Writing Tips 8: Writing Dialogue

  • Dialogue is artificial: it looks like a conversation but isn’t. In real life, people stumble through sentences, don’t directly answer questions and heavily rely on tone and mutually understood phrases to get a point across, all things that are difficult to replicate on the page.
  • A common problem is that characters end up all sounding the same, usually because the writer is so focused on what the character is saying and hasn’t thought about how they say it.
  • Vocabulary: how would your character naturally speak? An academic is likely to use precision towards students but might speak differently to a customer services clerk. A customer services clerk has to use scripted phrases to customers but speaks differently to friends. A character might use unfamiliar language to create a good impression or be unusually blunt towards someone they see as a villain.
  • Rhythm: an anxious/nervous character might speak in short vowelled words, e.g. ‘Then it hit me.
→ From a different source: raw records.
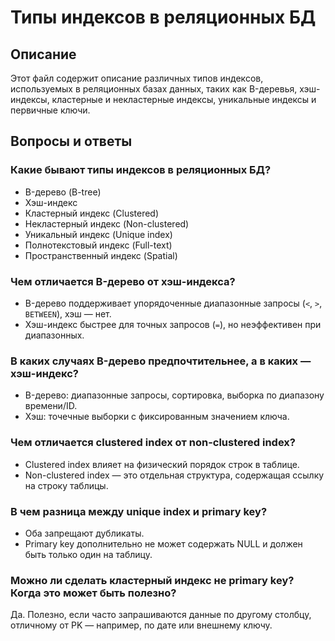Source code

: # Типы индексов в реляционных БД

## Описание
Этот файл содержит описание различных типов индексов, используемых в реляционных базах данных, таких как B-деревья, хэш-индексы, кластерные и некластерные индексы, уникальные индексы и первичные ключи.

## Вопросы и ответы

### Какие бывают типы индексов в реляционных БД?
- B-дерево (B-tree)
- Хэш-индекс
- Кластерный индекс (Clustered)
- Некластерный индекс (Non-clustered)
- Уникальный индекс (Unique index)
- Полнотекстовый индекс (Full-text)
- Пространственный индекс (Spatial)

### Чем отличается B-дерево от хэш-индекса?
- B-дерево поддерживает упорядоченные диапазонные запросы (`<`, `>`, `BETWEEN`), хэш — нет.
- Хэш-индекс быстрее для точных запросов (`=`), но неэффективен при диапазонных.

### В каких случаях B-дерево предпочтительнее, а в каких — хэш-индекс?
- B-дерево: диапазонные запросы, сортировка, выборка по диапазону времени/ID.
- Хэш: точечные выборки с фиксированным значением ключа.

### Чем отличается clustered index от non-clustered index?
- Clustered index влияет на физический порядок строк в таблице.
- Non-clustered index — это отдельная структура, содержащая ссылку на строку таблицы.

### В чем разница между unique index и primary key?
- Оба запрещают дубликаты.
- Primary key дополнительно не может содержать NULL и должен быть только один на таблицу.

### Можно ли сделать кластерный индекс не primary key? Когда это может быть полезно?
Да. Полезно, если часто запрашиваются данные по другому столбцу, отличному от PK — например, по дате или внешнему ключу.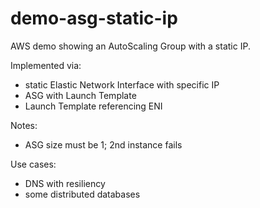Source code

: # demo-asg-static-ip

AWS demo showing an AutoScaling Group with a static IP.

Implemented via:
- static Elastic Network Interface with specific IP
- ASG with Launch Template
- Launch Template referencing ENI

Notes:
- ASG size must be 1; 2nd instance fails

Use cases:
- DNS with resiliency
- some distributed databases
I didn’t get it’, but a relaxed character would speak with longer, languid words, ‘Eventually I began to realise. I failed to comprehend.’
  • Tone cannot be captured on a page through words so add facial expressions, body language, actions to convey what tone your character is using. Someone angry might stand up or sit stiffly, someone upset might stutter out words between sobs.
  • Don’t stick to full sentences unless the character really does rehearse everything they say in their heads before speaking.
  • Add action beats to break up dialogue. A character might buy some time to think by sipping coffee or serving food.
  • Dialogue is a good way of one character giving information to another, but don’t make it feel like an information dump. Fragment the information and let one of the characters the information giver is speaking to either ask questions or try to guess what the information giver is about to say.
  • Think about how characters pass information to each other and focus on specifics. No one says “remember when we were at school together”, but one person might say “remember when Mrs Jones spilt the paint over Thomas.”
  • Do not let characters tell someone something they would already know, any dialogue that could start “you know that I’m the professor” can be cut.
  • For dialogue tags “said” is absolutely fine. Occasionally a character may shout or another whisper. But if it looks as if you’ve reached for the thesaurus to avoid using “said” it becomes distracting and you’ve taken the reader out of the story.
  • Read your dialogue aloud – does it sound like the character speaking?
  • If you took the dialogue tags/attributions away, would you still know which character was talking?